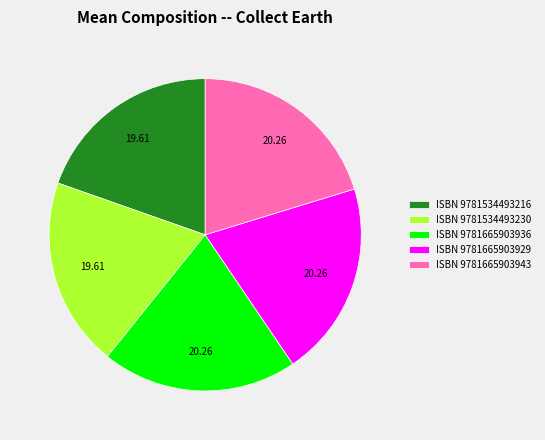

Approximately how many times larger is the value at ISBN 9781534493230 compared to ISBN 9781534493216?

1.0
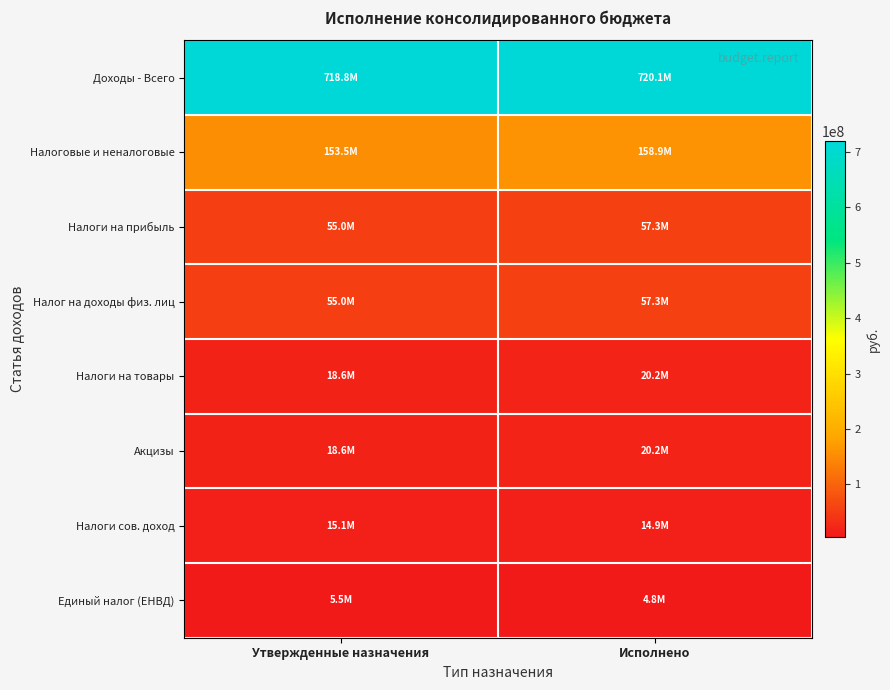

Reading left to right, extract all data points from this chart.

Доходы - Всего: Утвержденные назначения=718789849.7	Исполнено=720113870.0
Налоговые и неналоговые: Утвержденные назначения=153499664.0	Исполнено=158911904.3
Налоги на прибыль: Утвержденные назначения=55010100.0	Исполнено=57337782.6
Налог на доходы физ. лиц: Утвержденные назначения=55010100.0	Исполнено=57337782.6
Налоги на товары: Утвержденные назначения=18607900.0	Исполнено=20247312.4
Акцизы: Утвержденные назначения=18607900.0	Исполнено=20247312.4
Налоги сов. доход: Утвержденные назначения=15059700.0	Исполнено=14879602.4
Единый налог (ЕНВД): Утвержденные назначения=5500000.0	Исполнено=4847304.4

-------------------------

TRY IT -
Count the lines in the listing above that contain the string "Утвержденные". Reply with only the number.

ANSWER TO THE EXERCISE -
8